Meantime, a belated left wing of the Socialist Party, headed by Salutsky (Hardman), Engdahl, Olgin, etc., had seceded from the Socialist Party and formed the Workers Council. I was one of the Communist Party representatives on the committee named to negotiate with this group for the joint formation of a legal party, which finally came into existence in late December 1921.

It is not true and could not be true, as Melech Epstein says, in his Jewish Labor in the USA, that a promise was made to disband the underground party and that this promise was broken. We were absolutely without authority to make such an agreement at that time. We were supported by a majority of the Communist Party in our proposal to unite with the Workers Council group in the formation of a legal party, with the distinct understanding that the underground party would be maintained. In fact, as I recall, the paper of the Communist Party published at that time contained articles explaining how we conceived the functioning of both a legal and an illegal party and the relations between them.
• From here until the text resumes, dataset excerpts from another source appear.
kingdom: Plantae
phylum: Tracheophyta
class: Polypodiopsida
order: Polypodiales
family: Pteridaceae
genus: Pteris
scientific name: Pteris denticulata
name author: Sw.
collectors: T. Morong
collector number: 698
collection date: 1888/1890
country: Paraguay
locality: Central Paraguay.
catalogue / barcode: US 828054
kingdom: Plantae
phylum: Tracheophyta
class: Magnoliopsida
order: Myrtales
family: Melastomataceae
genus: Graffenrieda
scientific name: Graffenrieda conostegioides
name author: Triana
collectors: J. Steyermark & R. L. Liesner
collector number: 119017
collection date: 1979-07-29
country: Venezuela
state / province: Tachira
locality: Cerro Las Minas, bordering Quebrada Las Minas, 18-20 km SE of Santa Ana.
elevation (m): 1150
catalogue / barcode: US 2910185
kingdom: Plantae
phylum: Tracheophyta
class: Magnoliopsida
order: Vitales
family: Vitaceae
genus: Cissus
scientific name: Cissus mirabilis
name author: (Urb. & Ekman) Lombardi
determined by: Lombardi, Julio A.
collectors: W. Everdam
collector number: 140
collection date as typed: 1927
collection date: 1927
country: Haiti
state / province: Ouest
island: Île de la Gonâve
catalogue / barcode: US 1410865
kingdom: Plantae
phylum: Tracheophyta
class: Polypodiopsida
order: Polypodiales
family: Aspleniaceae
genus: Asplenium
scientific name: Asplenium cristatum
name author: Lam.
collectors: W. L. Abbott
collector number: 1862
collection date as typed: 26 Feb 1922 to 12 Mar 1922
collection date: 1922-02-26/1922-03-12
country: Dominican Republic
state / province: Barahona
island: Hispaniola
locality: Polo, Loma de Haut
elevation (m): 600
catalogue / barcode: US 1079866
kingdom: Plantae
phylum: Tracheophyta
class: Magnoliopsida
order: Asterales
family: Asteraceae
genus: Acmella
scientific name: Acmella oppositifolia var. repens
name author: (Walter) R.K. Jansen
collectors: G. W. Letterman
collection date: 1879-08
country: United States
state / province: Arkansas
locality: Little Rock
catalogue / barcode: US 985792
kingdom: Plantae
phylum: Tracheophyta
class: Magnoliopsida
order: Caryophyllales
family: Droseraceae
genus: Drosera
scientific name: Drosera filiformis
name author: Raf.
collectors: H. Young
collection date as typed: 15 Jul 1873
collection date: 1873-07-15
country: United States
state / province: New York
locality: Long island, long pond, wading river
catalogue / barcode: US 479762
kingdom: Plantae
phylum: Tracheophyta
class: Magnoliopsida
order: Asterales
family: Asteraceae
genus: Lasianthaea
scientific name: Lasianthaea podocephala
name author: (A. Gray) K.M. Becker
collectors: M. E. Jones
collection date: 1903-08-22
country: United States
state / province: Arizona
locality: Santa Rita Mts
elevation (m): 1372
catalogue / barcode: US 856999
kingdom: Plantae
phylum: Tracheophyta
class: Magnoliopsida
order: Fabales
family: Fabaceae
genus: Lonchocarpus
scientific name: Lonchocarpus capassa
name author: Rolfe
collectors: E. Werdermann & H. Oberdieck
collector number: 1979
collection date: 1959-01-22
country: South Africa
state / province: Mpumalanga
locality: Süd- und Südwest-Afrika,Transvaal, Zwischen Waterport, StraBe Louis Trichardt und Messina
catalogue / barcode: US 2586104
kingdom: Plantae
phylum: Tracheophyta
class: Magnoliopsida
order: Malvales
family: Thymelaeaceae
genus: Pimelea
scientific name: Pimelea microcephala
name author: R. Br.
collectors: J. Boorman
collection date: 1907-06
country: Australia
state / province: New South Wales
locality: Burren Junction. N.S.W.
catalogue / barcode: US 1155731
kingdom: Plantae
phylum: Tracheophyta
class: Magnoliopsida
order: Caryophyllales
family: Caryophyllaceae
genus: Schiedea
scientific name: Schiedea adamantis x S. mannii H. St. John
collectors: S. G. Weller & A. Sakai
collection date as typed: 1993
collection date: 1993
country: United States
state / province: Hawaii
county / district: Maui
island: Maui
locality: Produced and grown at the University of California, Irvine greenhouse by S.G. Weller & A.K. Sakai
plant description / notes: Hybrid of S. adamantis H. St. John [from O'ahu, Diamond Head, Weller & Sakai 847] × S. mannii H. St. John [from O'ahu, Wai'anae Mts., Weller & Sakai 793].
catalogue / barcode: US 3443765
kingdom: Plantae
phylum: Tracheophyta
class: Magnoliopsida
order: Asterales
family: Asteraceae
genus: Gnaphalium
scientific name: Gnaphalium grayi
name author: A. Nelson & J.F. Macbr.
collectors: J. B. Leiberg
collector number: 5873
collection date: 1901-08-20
The Workers Council group knew all about that. It is true that they wanted a single legal party without any underground organization. But they knew very well that we were in no position at that time to promise that. It is quite possible and even probable that they counted, as I did, on the logic of developments to assure the predominance of the legal party and the eventual liquidation of the underground organization as unnecessary in the political circumstances of the time. This proved to be correct, but another year’s experience, plus the friendly help of the Communist International, were necessary to bring this about.

We had several meetings with the Workers Council people in the Joint Negotiating committee. I do not recall any great difficulties, since both sides were eager for the unification. The Workers Council delegates were most concerned about being swallowed up and steam-rollered by the Communist Party majority. This difficulty was overcome by many organizational concessions which we made. They were accorded representation in the Convention and on the new National Committee far beyond their numerical strength. These concessions were easily made on our part, since we wanted to create the impression of a big unification to attract unaffiliated radicals, and the Workers Council group had a number of prominent and capable people whom the new party could use most advantageously.

The Convention which launched the Workers Party was quite successful and harmonious, and it gave a big impulse to the development of the movement. Max Eastman wrote a sympathetic and perspicacious account of the Convention in the Liberator of January or February 1923, which you may check for references. As you note, I was the keynote speaker at the Convention and was elected Chairman of the National Committee by agreement of both sides. Perhaps some special considerations accounted for this agreement. I was a sort of symbol of the “Western-American” orientation which it was deemed necessary to emphasize. Besides that, I have no doubt that the Workers Council people considered me to be more of a “liquidator” than some of the other Communist Party leaders – an impression which was not entirely unfounded.

In answer to. your question, I would say that the political cooperation between me and Lovestone was the main driving force in all these party developments of the year 1921. Bittelman and Weinstone were also very effective in the collaboration. In fact, we worked quite effectively as a team in that period, considering the fact that we all came into the leadership cold, without much previous experience to go by. The overriding political consideration – the imperative need to legalize party activity – proved stronger in this case than differences of background and temperament which played a part in later friction and conflict.

We did not succeed in forming the Workers Party without another split with die-hard undergrounders in the Communist Party. The two members of the Central Committee whom I remember as leaders of the secession were Dirba and Ballam. Wicks belonged to the Proletarian Party. He joined the seceding faction of the Communist Party – which became known as the United Toilers – only after the split, and was appointed editor of their paper.